Brancaccio da favola con Rapunzel

Vi piacciono le favole? E di Raperonzolo (Rapunzel) che cosa mi dite? Intanto, le informazioni di servizio. Fino al 24 aprile va in scena al Teatro Brancaccio di Roma lo spettacolo musicale “Rapunzel”, ottimamente interpretato da Lorella Cuccarini nella parte di Madre Gothel, la strega malvagia. Tema: il serioso Grimm si divertirebbe come tutti gli altri bambini, o farebbe le pulci agli autori del musical? Sì, perché c’è tutta una complicazione psicologica che (giustamente, direi!) è stata un po’ ridimensionata nel nuovo storytelling, molto più aderente alla realtà sociologica dell’evo contemporaneo. Una particolare menzione meritano le complesse macchine scenografiche e le coreografie. L’interpretazione corale della compagnia di artisti, attori, cantanti e ballerini (tutti rigorosamente multiruolo!) è appassionata e sempre piacevole, senza sbavature, né incertezze di sorta. Geniale ed esilarante, nella riscrittura degli autori, si rivela l’invenzione scenica dei due fiori parlanti, Rosa e Spina, con i volti di donna, i guanti a foglia e i grandi cappelli fioriti, che intonano motivetti ben conosciuti da tutto il pubblico, imitando a mottetto con le loro voci stridule le più note canzoni di successo degli anni passati. Altrettanto interessante per gli inserti parlati e filmati è lo Specchio-verità, riflesso della buona coscienza (femminile!) di Raperonzolo.

Due parole sugli interpreti. Energetico, simpatico e travolgente è il ruolo per così dire “gassoso” (nel senso della straordinaria capacità di saturare l’intera scena) sia del salvatore di Rapunzel - Phill, interpretato da uno scatenato e atletico Giulio Maria Corso - sia dell’istrionico (quanto bravissimo) “segugio” Mattia Inverni - che veste anche i panni del Brigante Milord - un ibrido tra uomo e animale che, attraverso il suo strano linguaggio in stile grammelot, complementa con la sua magia positiva quella negativa di Gothel, favorendo l’azione del Bene.

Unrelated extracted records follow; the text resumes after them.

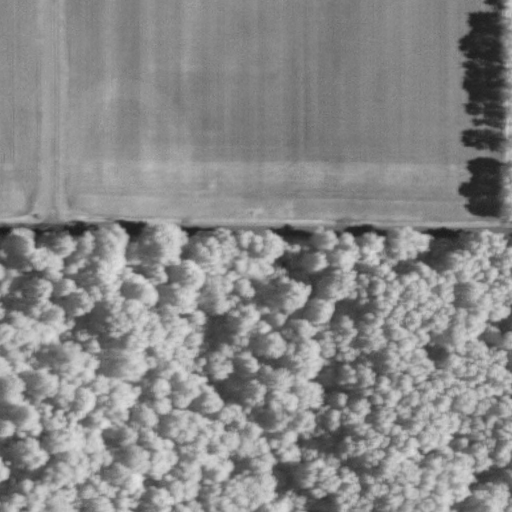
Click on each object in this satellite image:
road: (51, 114)
road: (256, 229)
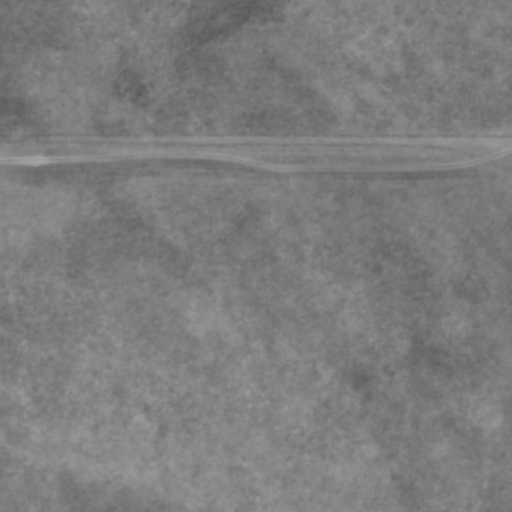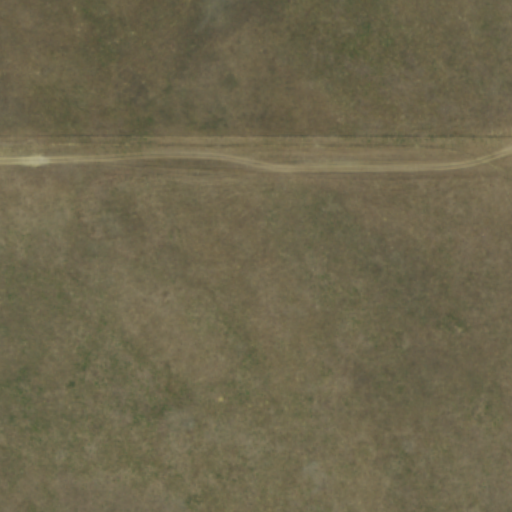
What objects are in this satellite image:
road: (256, 194)
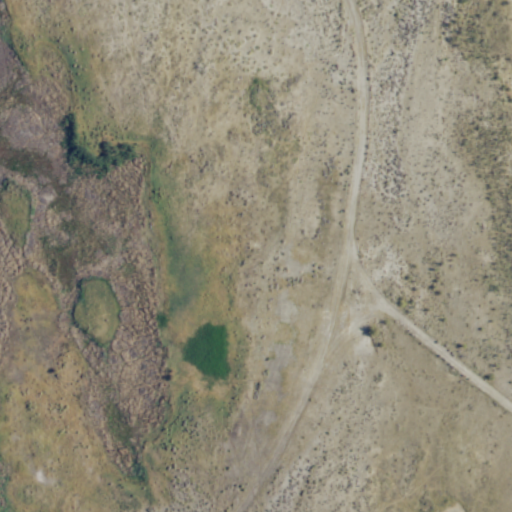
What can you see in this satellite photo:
road: (350, 240)
road: (304, 399)
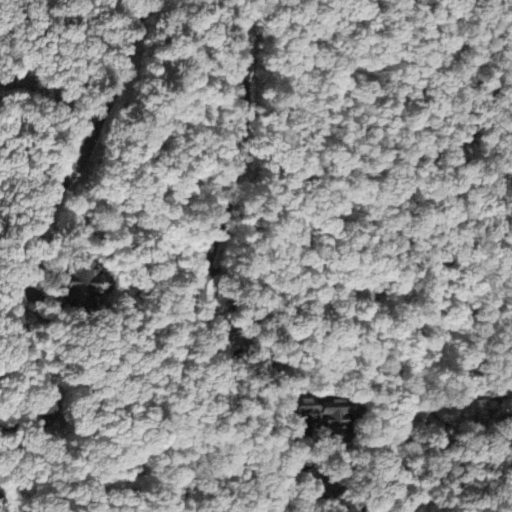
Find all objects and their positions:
road: (30, 267)
road: (219, 272)
building: (88, 283)
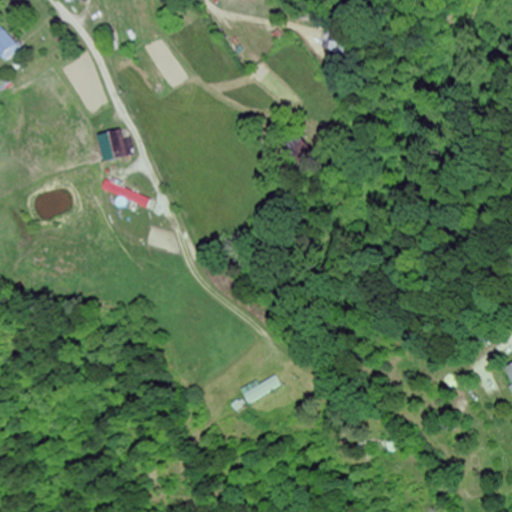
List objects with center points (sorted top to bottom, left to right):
building: (70, 1)
building: (345, 42)
building: (8, 45)
building: (113, 147)
road: (491, 358)
building: (261, 389)
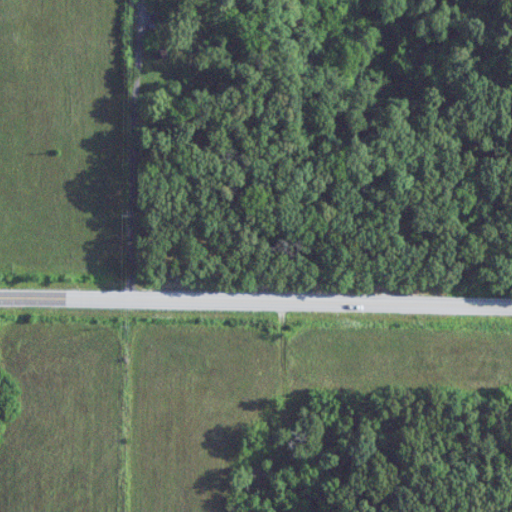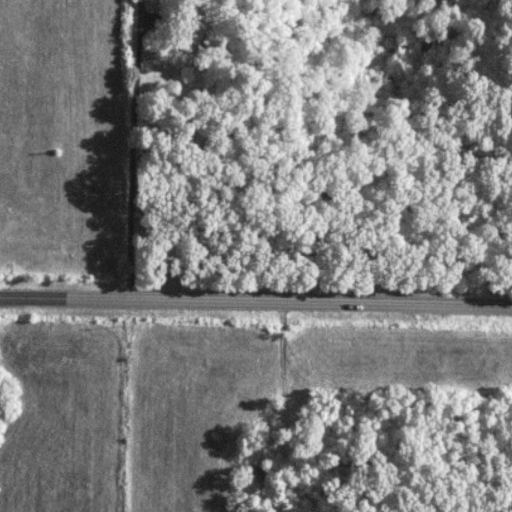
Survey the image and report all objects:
road: (255, 301)
road: (107, 405)
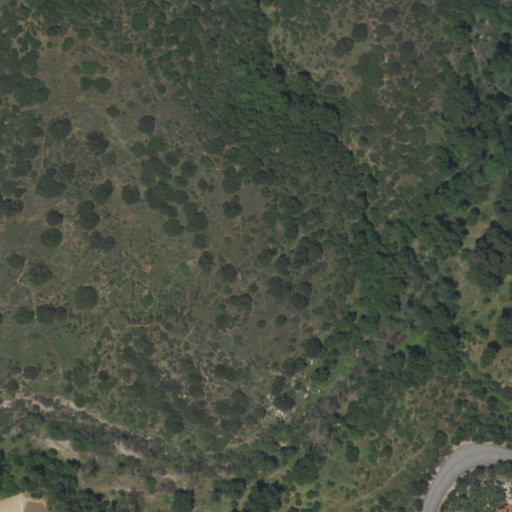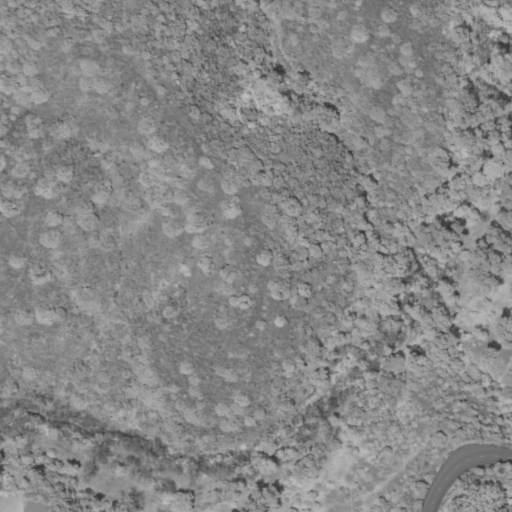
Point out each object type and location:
road: (456, 465)
building: (505, 507)
building: (505, 509)
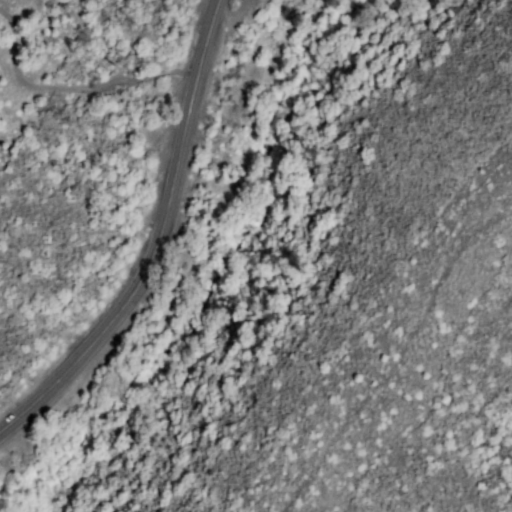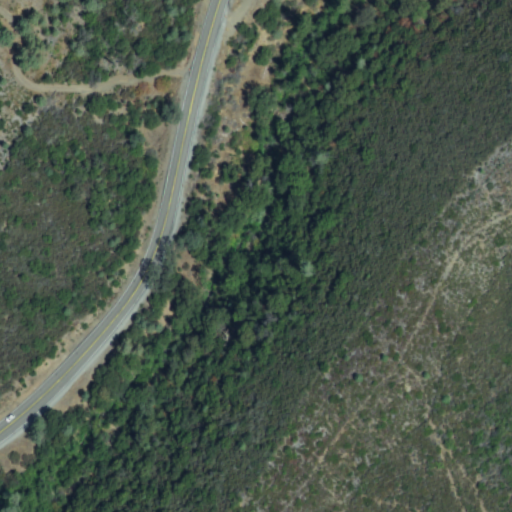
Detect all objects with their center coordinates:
road: (152, 239)
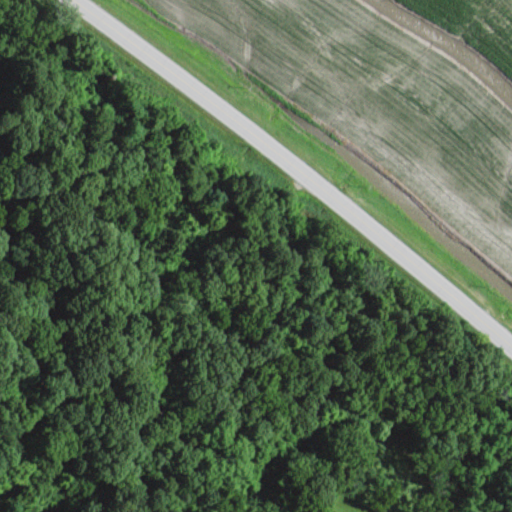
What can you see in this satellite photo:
road: (299, 170)
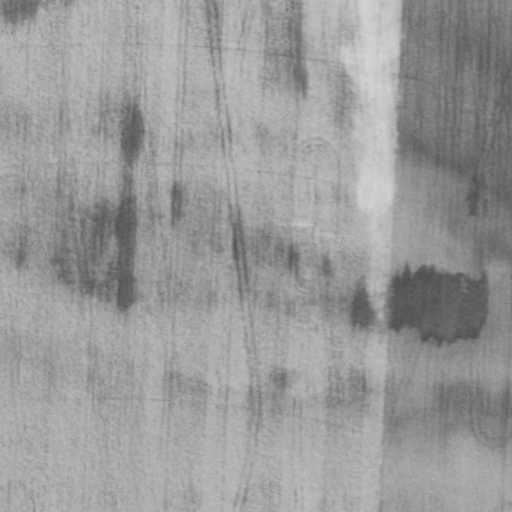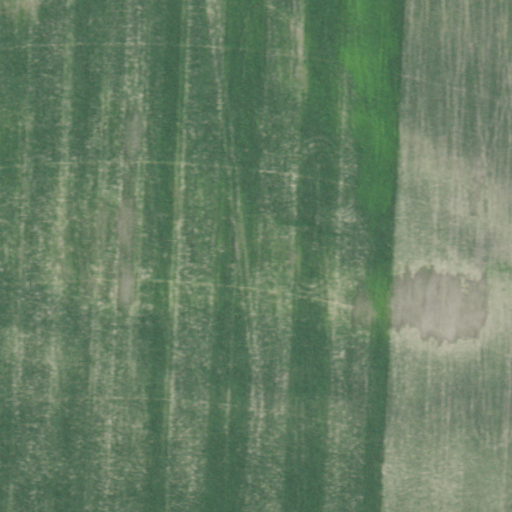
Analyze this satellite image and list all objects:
crop: (256, 256)
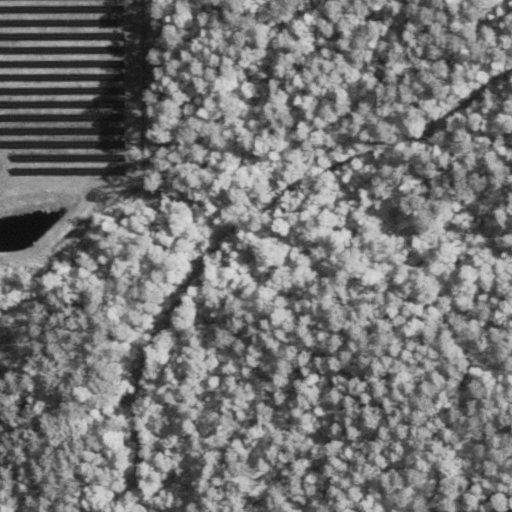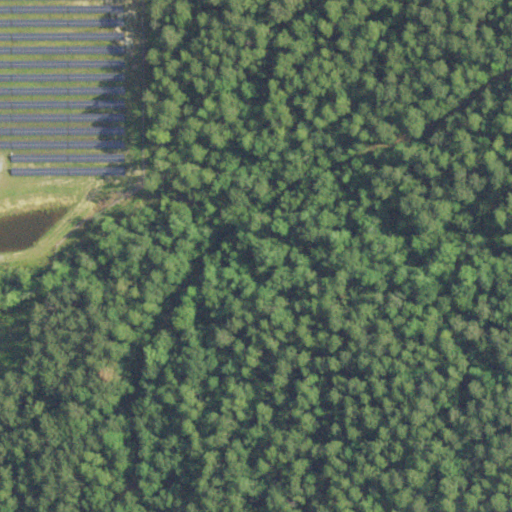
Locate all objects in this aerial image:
solar farm: (61, 139)
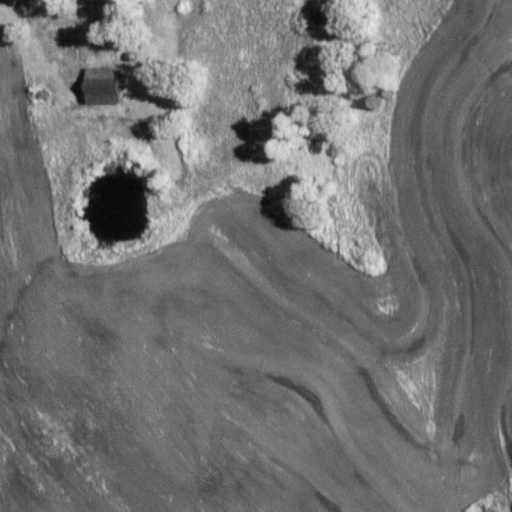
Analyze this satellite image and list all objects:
building: (102, 88)
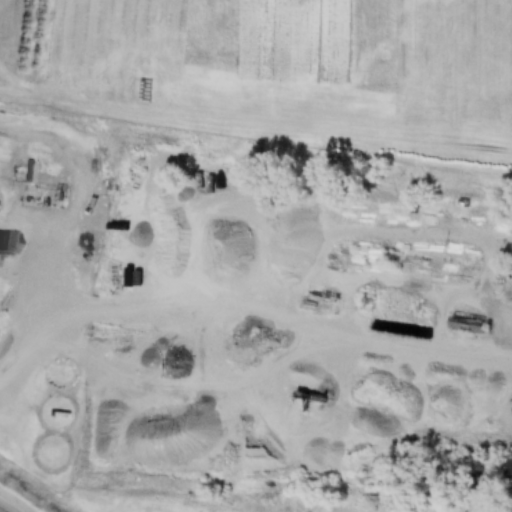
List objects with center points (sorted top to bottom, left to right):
building: (506, 477)
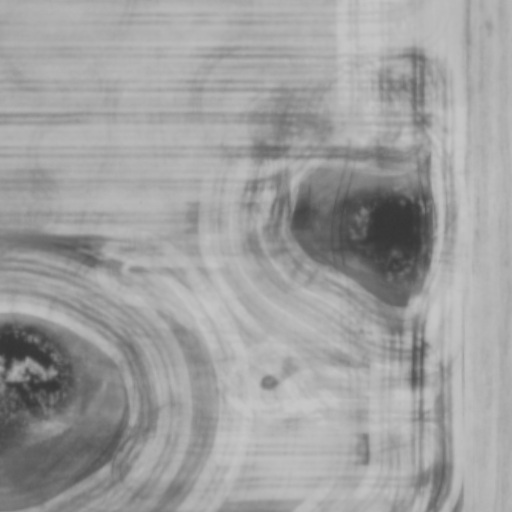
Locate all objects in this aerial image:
road: (482, 256)
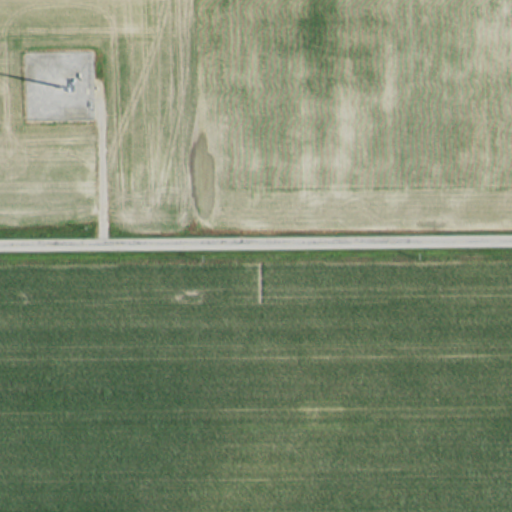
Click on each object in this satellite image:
road: (256, 238)
crop: (256, 388)
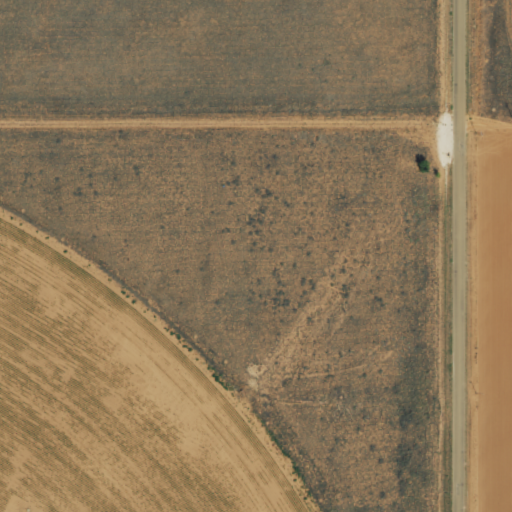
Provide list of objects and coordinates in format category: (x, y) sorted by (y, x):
road: (456, 256)
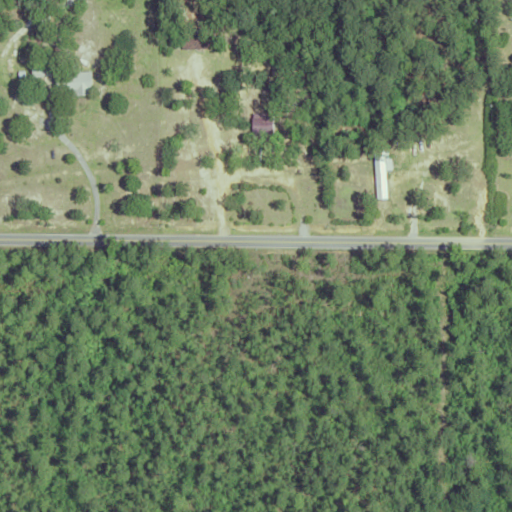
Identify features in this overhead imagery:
building: (41, 37)
building: (196, 41)
building: (201, 42)
building: (26, 45)
building: (42, 65)
building: (271, 70)
building: (79, 83)
building: (73, 84)
road: (37, 117)
building: (260, 125)
building: (265, 125)
road: (215, 150)
building: (379, 170)
building: (383, 177)
road: (255, 244)
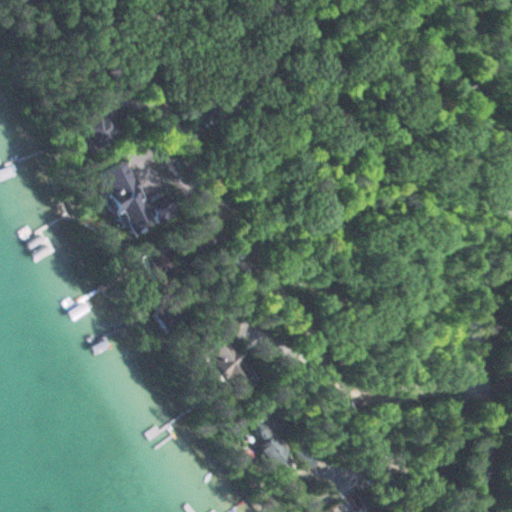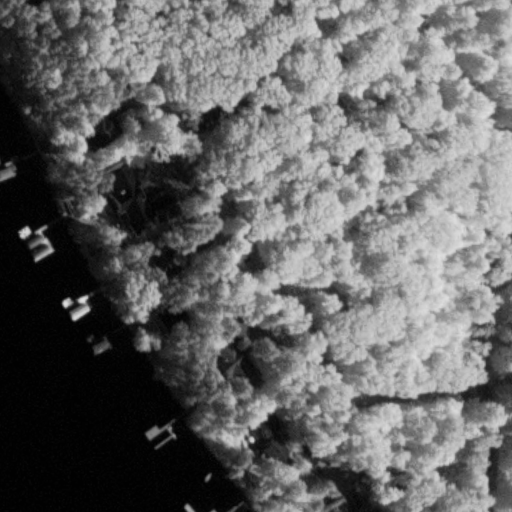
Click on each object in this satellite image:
building: (97, 131)
building: (117, 182)
road: (258, 262)
building: (228, 363)
road: (485, 365)
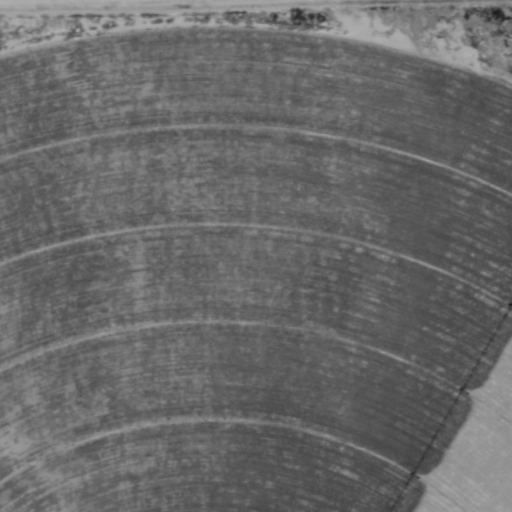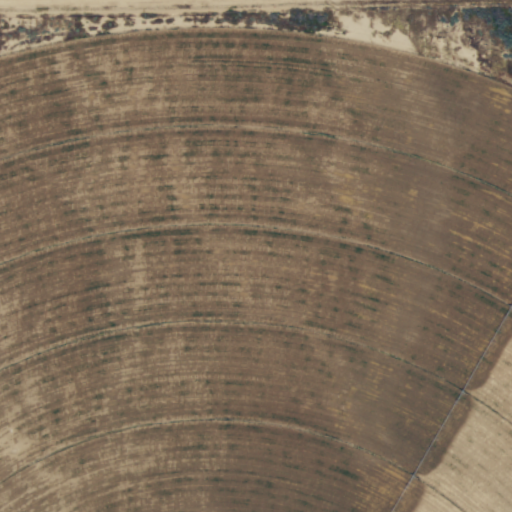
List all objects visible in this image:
crop: (253, 282)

Perfetta nel ruolo di Rapunzel anche l’altra protagonista, Alessandra Ferrari: infaticabile nelle sue corse, nei suoi sorrisi e dialoghi cristallini, recitativi e cantati, ben scanditi e penetranti in tutte le situazioni che la coinvolgono. La storia originale è nota: una coppia di borghesi attende la nascita di un figlio e lei, la sposina incinta, ha voglia, guarda caso, di raperonzoli che crescono esclusivamente nel giardino della sua vicina, Gothel, appunto. Che scopre il marito di lei mentre di notte raccoglie furtivamente le preziose verdure dal suo orto, costringendolo alla solenne promessa di affidarle la bimba, una volta nata, in cambio della sua rinuncia al maleficio. Ottenuto lo scambio e divenuta adolescente, Rapunzel verrà rinchiusa in una torre inaccessibile per il resto della sua vita: dovrà farsi crescere i capelli sufficientemente lunghi affinché la sua carceriera possa raggiungerla dall’unica finestra, avvalendosi della treccia come fune. Sarà liberata da un principe di passaggio in modo avventuroso e rocambolesco.

Nella versione “brancaccina”, invece, la coppia borghese è sostituita da quella reale (per cui la principessa nascosta è Rapunzel dal magico treccione), mentre la regina e Gothel sono sorelle diverse e il principe di Grimm, invece, sarà un ladro che sottrae a corte proprio la corona destinata alla principessa. Anche il finale è reinterpretato attraverso il pentimento di Gothel e la “nobilitazione” a corte di Phill. Suggerimento sommesso alla regia: colmare il “deficit” logico al momento in cui i due innamorati si calano all’unisono dalla torre. Come fanno? Poi, l’introspezione psicologica dei personaggi, se vogliamo, non è molto diversa nelle due versioni. Anche se questa cosa ai più giovani interessa poco o nulla, in verità. Ed è giusto così. Spettacolo gradevolissimo per grandi e piccini!